» **Tarefa a realizar**
Separe dos dados e transcreva cada linha em que aparece a palavra "Jahre".

Texto transcrito das páginas:
══════════

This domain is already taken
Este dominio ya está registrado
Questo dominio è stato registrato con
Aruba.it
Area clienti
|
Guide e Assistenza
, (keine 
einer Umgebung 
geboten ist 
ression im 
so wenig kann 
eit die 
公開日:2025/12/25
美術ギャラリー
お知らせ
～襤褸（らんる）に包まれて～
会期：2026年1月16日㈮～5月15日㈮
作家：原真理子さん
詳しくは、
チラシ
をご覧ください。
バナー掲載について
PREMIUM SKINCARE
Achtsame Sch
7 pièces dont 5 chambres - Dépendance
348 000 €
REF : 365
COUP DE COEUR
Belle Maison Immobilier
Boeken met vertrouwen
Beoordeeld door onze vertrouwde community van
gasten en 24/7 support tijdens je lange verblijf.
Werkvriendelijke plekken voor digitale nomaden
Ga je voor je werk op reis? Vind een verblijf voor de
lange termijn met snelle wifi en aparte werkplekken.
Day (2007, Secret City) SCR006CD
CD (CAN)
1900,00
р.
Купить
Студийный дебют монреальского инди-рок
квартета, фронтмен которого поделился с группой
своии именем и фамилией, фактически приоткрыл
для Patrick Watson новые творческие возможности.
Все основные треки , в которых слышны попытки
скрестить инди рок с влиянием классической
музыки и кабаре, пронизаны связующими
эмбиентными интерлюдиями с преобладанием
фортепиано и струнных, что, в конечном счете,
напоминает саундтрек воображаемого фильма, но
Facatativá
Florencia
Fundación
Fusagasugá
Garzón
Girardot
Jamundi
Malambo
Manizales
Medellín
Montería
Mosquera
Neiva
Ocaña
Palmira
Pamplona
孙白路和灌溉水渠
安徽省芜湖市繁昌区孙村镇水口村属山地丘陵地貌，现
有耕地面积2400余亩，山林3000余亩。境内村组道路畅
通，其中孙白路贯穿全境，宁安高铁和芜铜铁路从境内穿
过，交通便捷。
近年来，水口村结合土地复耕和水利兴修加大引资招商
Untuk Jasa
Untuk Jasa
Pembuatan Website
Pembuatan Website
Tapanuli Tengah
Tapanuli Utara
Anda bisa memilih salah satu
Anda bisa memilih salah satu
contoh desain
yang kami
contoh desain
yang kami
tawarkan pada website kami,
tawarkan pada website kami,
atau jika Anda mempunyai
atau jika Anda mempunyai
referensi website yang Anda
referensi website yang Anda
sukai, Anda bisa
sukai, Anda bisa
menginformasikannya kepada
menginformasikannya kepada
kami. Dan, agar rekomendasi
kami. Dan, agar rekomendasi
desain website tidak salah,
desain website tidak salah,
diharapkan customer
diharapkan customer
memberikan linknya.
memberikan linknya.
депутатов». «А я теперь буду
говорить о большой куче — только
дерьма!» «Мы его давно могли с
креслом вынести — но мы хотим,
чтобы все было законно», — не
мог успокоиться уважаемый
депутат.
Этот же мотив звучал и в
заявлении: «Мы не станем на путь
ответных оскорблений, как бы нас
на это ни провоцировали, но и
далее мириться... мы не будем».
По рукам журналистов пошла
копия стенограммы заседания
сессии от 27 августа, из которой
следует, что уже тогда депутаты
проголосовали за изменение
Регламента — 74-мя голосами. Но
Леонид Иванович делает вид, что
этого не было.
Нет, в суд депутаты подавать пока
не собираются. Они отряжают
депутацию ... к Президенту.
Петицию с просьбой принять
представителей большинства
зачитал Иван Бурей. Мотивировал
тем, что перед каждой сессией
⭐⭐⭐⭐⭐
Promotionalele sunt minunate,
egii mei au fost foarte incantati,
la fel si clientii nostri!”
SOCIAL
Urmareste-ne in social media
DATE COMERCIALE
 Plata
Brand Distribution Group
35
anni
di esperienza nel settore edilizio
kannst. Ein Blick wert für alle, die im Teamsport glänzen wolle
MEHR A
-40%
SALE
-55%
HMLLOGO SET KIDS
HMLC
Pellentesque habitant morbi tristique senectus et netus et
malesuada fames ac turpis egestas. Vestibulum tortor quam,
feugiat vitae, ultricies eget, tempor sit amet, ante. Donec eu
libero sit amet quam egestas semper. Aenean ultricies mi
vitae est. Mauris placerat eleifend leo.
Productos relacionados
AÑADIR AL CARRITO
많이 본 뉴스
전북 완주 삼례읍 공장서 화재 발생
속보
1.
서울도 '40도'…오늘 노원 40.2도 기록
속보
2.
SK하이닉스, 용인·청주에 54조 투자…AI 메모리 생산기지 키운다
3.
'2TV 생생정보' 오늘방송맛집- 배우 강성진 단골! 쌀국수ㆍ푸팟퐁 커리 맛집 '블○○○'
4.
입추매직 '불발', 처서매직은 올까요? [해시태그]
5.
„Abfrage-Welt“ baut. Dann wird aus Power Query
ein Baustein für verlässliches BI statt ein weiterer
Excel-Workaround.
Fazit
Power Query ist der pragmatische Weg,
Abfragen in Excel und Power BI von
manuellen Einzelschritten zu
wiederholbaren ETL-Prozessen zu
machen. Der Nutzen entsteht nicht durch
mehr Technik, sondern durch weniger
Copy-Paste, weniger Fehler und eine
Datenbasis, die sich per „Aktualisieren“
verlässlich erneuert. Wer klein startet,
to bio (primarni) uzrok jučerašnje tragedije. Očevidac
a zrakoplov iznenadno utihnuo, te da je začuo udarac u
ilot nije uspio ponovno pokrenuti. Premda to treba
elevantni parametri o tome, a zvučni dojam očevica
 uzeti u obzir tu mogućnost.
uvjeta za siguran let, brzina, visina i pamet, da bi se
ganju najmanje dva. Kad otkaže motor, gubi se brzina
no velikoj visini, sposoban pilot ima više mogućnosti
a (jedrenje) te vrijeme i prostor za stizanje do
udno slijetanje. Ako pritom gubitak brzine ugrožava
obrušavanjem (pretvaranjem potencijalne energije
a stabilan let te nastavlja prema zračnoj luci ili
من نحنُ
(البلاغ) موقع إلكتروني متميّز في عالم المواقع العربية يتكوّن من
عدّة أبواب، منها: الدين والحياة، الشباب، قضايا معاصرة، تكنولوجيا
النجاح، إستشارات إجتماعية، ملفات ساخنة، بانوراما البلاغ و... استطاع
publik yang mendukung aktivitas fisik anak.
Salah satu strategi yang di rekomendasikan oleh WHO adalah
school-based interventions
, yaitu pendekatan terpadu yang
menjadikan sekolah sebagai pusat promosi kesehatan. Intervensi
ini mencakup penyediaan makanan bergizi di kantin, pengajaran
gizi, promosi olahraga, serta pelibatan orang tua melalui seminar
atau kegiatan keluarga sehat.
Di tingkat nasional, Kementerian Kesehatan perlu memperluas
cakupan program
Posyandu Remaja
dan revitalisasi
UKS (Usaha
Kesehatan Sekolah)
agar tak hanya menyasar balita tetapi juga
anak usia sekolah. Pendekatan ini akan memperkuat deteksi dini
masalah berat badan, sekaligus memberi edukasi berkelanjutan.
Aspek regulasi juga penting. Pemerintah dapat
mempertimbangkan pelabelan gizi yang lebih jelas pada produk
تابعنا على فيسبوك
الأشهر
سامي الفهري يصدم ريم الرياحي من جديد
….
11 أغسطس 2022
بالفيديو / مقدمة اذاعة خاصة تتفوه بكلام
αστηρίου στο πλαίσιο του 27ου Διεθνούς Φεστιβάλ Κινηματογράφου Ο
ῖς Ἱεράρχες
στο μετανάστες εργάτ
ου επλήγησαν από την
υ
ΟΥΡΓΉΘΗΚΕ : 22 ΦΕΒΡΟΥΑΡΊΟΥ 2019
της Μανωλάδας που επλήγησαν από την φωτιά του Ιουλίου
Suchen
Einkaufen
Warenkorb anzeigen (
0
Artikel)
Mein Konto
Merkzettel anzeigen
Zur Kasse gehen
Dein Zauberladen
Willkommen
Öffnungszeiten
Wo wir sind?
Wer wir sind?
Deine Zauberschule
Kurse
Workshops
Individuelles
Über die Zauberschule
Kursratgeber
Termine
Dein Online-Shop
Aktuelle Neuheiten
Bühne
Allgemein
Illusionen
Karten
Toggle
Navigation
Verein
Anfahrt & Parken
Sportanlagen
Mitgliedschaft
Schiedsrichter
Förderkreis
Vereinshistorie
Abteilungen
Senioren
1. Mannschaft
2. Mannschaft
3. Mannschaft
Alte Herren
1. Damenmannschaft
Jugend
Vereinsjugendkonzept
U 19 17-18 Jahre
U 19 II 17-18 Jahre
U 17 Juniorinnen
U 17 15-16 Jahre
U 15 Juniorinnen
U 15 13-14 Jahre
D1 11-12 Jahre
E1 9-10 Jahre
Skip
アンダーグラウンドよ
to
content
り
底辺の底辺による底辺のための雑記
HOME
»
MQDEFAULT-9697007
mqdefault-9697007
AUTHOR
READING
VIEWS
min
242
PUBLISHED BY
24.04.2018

══════════

» **Área de resposta**
U 19 17-18 Jahre
U 19 II 17-18 Jahre
U 17 15-16 Jahre
U 15 13-14 Jahre
D1 11-12 Jahre
E1 9-10 Jahre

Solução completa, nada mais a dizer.